Chess can be beautiful

Richard Shumack reflects on The Queen’s Gambit, and the moral beauty of chess.

Thanks to Netflix’s The Queen’s Gambit and COVID, chess is back.

I’m a mediocre player, but there’s so much I love about chess. I love losing at wine-and-chess nights with friends. I love the aesthetic possibilities of the board and pieces. I love that the number of possible moves is something like the number of visible particles in the universe. I love Chess, the Musical. I love The Queen’s Gambit (twice so far) and agree with Beth Harmon that “Chess can be beautiful”.

Benjamin Franklin believed chess was morally beautiful too:

“Several very valuable qualities of the mind, useful in the course of human life, are to be acquired or strengthened by it, so as to become habits, ready on all occasions. For life is a kind of chess, in which we have often points to gain, and competitors or adversaries to contend with, and in which there is a vast variety of good and ill events, that are, in some degree, the effects of prudence or the want of it.”

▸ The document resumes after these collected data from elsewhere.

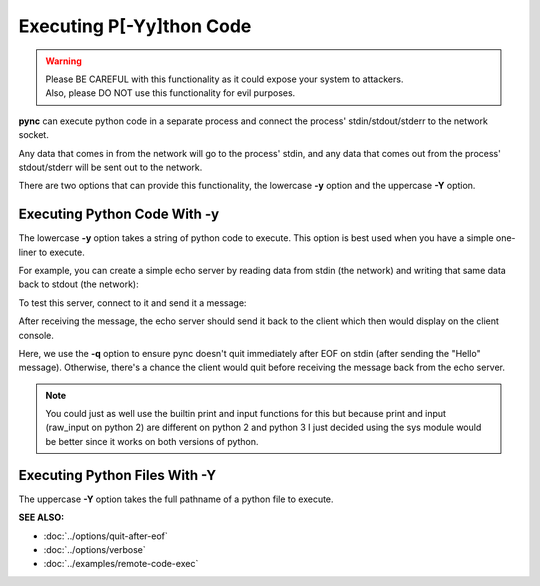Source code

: =========================
Executing P[-Yy]thon Code
=========================

.. warning::
   | Please BE CAREFUL with this functionality as it could expose your system to attackers.
   | Also, please DO NOT use this functionality for evil purposes.

**pync** can execute python code in a separate process and connect the
process' stdin/stdout/stderr to the network socket.

Any data that comes in from the network will go to the process' stdin, and
any data that comes out from the process' stdout/stderr will be sent out to the network.

There are two options that can provide this functionality, the lowercase **-y** option
and the uppercase **-Y** option.

Executing Python Code With -y
=============================
The lowercase **-y** option takes a string of python code to execute.
This option is best used when you have a simple one-liner to execute.

For example, you can create a simple echo server by reading data from
stdin (the network) and writing that same data back to stdout (the network):

.. tab:: Unix

   .. code-block:: sh

      pync -vly "import sys; sys.stdout.write(sys.stdin.read())" localhost 8000

.. tab:: Windows

   .. code-block:: sh

      py -m pync -vly "import sys; sys.stdout.write(sys.stdin.read())" localhost 8000

.. tab:: Python

   .. code-block:: python

      from pync import pync
      pync('-vly "import sys; sys.stdout.write(sys.stdin.read())" localhost 8000')

To test this server, connect to it and send it a message:

.. tab:: Unix

   .. code-block:: sh

      echo Hello | pync -vq 5 localhost 8000

.. tab:: Windows

   .. code-block:: sh

      echo Hello | py -m pync -vq 5 localhost 8000

.. tab:: Python

   .. code-block:: python

      import io
      from pync import pync

      hello = io.BytesIO(b'Hello\n')
      pync('-vq 5 localhost 8000', stdin=hello)

After receiving the message, the echo server should send it back
to the client which then would display on the client console.

Here, we use the **-q** option to ensure pync doesn't quit immediately
after EOF on stdin (after sending the "Hello" message).
Otherwise, there's a chance the client would quit before receiving
the message back from the echo server.

.. note::
   You could just as well use the builtin print and input functions
   for this but because print and input (raw_input on python 2) are
   different on python 2 and python 3 I just decided using the
   sys module would be better since it works on both versions of
   python.

Executing Python Files With -Y
==============================
The uppercase **-Y** option takes the full pathname of a python file
to execute.

.. raw:: html

   <br>
   <hr>

:SEE ALSO:

* :doc:`../options/quit-after-eof`
* :doc:`../options/verbose`
* :doc:`../examples/remote-code-exec`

I suppose many of us humans do treat life like a game to win – ideally fair and square as Franklin hoped. But, as Jesus once warned a litigious brother, life surely transcends an earthly game of winning and losing.

For all its beauty, chess remains adversarial. It suits Cold War stories because it is literally a war game. So, I’m glad I usually lose – it reminds me to look up and remember to enjoy my opponent.